[TAREFAS PROPOSTAS]
[1] Segundo o editorial, qual era o valor máximo previsto para o empréstimo do FMI que Angola recusou?
[2] Cite o trecho do editorial que vai de "Apesar das circunstâncias" até "observadores, como causou.".

[TEXTO FORNECIDO]
============

Editorial Editorial

Editorial Editorial

11 Jul. 2016

FUNDO PERDIDO

Há cerca de duas semanas, o país ficou a saber, de modo oficial, que Angola declinou a ajuda financeira do Fundo Monetário Internacional, que vem sendo negociada há vários meses. Dizemos oficial, pelo facto de a informação ter sido assumida, publicamente, pelo FMI, porque, do lado angolano, até ao momento, não houve qualquer comunicação formal. De acordo com as declarações do alto funcionário do Fundo que passou a informação, em primeira mão à imprensa norte-americana, as autoridades angolanas optaram por manter apenas as discussões sobre a avaliação económica anual do país, recuando na questão do empréstimo financeiro que se previa atingir até aos 4,5 mil milhões de dólares em três anos, para apoiar o programa de investimentos públicos do Governo.

Apesar das circunstâncias em que ocorreu - pouco depois da última visita da missão de negociação do Fundo a Luanda – a recusa do Governo não devia causar tanta surpresa a analistas e observadores, como causou.

============

[ENTRADAS]
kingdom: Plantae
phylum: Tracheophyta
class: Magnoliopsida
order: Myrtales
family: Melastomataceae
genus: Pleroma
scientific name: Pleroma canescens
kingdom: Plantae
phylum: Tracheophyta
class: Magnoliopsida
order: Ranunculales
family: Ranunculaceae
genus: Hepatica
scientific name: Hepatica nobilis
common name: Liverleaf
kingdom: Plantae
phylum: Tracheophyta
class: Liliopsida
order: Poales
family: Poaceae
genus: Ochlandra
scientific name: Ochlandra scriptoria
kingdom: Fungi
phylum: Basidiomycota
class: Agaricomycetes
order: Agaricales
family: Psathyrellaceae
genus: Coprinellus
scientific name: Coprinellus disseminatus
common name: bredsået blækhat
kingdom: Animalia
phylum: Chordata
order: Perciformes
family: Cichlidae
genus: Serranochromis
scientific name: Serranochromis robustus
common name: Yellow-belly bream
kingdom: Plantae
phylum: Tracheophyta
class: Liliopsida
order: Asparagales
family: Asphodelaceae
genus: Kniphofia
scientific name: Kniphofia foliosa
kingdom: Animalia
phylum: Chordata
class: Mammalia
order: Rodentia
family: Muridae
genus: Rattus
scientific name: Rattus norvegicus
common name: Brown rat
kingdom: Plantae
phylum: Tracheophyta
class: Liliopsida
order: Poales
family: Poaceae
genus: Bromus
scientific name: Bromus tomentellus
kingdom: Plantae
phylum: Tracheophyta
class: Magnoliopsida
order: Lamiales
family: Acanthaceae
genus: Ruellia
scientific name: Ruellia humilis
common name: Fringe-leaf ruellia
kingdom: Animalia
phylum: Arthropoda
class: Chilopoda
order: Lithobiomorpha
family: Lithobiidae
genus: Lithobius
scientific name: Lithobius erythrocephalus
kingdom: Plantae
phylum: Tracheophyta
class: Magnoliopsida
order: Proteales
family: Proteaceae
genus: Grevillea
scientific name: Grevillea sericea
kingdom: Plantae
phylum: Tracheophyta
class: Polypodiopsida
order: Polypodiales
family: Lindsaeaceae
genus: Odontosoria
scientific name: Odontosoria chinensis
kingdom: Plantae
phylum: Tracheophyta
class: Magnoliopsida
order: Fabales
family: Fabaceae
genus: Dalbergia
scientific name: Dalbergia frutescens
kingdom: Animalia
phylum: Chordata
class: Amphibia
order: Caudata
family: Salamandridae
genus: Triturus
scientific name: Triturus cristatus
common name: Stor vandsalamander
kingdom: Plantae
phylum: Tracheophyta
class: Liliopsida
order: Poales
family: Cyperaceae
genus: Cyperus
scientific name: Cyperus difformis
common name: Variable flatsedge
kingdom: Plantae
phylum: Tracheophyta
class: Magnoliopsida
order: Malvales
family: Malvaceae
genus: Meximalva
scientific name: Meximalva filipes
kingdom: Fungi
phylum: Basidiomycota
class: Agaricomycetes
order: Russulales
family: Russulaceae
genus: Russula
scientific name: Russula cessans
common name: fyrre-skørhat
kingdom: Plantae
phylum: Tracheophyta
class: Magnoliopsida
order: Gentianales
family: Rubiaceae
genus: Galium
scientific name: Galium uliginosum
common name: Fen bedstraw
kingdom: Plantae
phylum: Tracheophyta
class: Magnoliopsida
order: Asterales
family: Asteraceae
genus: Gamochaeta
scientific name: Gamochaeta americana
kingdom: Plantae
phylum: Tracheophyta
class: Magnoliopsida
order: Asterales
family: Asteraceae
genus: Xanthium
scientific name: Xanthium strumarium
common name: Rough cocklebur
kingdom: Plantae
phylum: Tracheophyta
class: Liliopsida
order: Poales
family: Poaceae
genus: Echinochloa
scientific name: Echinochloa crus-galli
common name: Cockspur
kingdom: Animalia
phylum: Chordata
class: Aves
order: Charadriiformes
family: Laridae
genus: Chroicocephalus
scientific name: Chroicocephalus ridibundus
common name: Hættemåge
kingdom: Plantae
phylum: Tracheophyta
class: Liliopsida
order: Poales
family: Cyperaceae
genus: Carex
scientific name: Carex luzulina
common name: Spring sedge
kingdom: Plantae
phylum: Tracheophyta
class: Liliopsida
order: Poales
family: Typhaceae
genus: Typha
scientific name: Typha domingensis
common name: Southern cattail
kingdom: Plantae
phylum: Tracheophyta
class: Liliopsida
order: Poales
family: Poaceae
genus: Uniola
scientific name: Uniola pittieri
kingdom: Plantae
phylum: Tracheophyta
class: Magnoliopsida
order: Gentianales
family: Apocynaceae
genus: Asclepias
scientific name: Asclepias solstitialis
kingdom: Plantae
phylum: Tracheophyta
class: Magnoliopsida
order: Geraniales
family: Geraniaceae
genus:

============

[RESPOSTAS POR TAREFA]
[1] Até 4,5 mil milhões de dólares em três anos.

[2]
Apesar das circunstâncias em que ocorreu - pouco depois da última visita da missão de negociação do Fundo a Luanda – a recusa do Governo não devia causar tanta surpresa a analistas e observadores, como causou.